Write out every record below exactly, leaving the pictures out.

◆ ◆ ◆

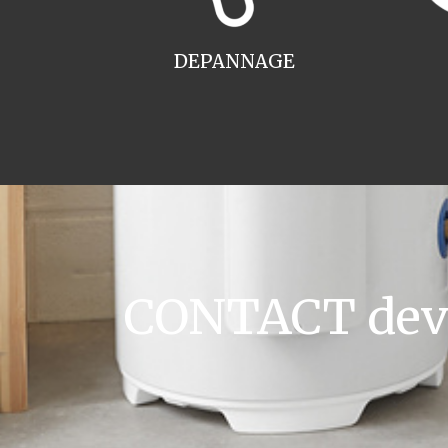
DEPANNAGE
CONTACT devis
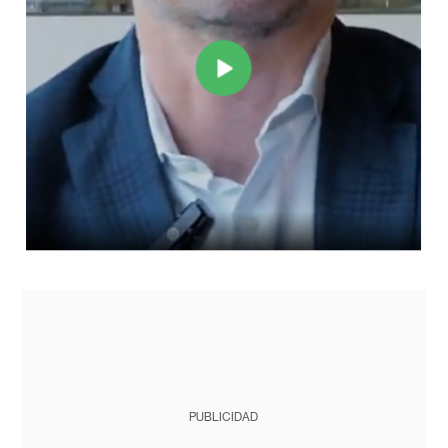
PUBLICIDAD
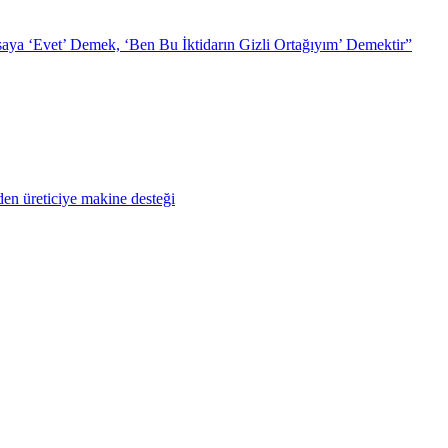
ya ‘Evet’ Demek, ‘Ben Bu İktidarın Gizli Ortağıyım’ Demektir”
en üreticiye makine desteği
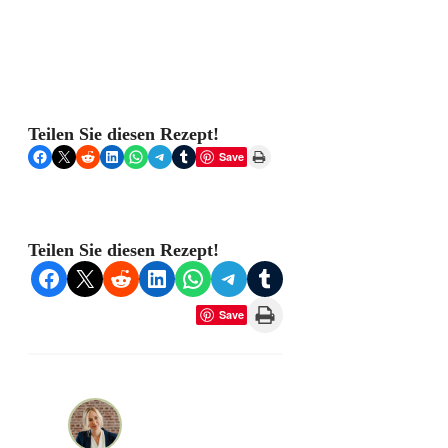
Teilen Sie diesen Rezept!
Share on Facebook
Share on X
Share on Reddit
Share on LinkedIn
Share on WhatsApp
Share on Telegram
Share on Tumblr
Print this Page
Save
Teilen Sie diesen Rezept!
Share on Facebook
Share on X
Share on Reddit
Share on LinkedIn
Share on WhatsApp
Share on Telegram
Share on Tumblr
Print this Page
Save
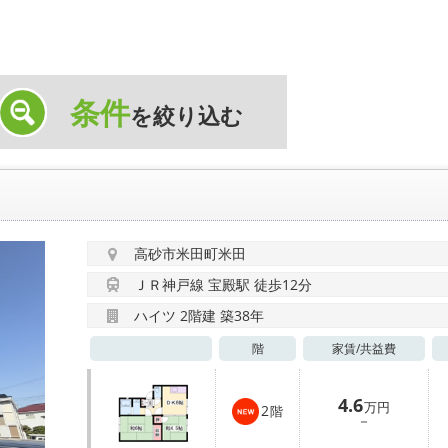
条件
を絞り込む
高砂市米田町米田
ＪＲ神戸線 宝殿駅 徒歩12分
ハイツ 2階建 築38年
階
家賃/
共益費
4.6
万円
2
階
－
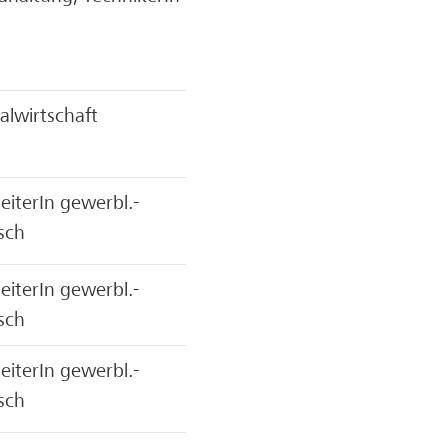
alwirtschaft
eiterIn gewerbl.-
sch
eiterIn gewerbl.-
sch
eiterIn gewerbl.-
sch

◆ ◆ ◆

**Your solution**
DEPANNAGE
CONTACT devis
PUBLICIDAD
ya ‘Evet’ Demek, ‘Ben Bu İktidarın Gizli Ortağıyım’ Demektir”
en üreticiye makine desteği
Teilen Sie diesen Rezept!
Share on Facebook
Share on X
Share on Reddit
Share on LinkedIn
Share on WhatsApp
Share on Telegram
Share on Tumblr
Print this Page
Save
Teilen Sie diesen Rezept!
Share on Facebook
Share on X
Share on Reddit
Share on LinkedIn
Share on WhatsApp
Share on Telegram
Share on Tumblr
Print this Page
Save
条件
を絞り込む
高砂市米田町米田
ＪＲ神戸線 宝殿駅 徒歩12分
ハイツ 2階建 築38年
階
家賃/
共益費
4.6
万円
2
階
－
alwirtschaft
eiterIn gewerbl.-
sch
eiterIn gewerbl.-
sch
eiterIn gewerbl.-
sch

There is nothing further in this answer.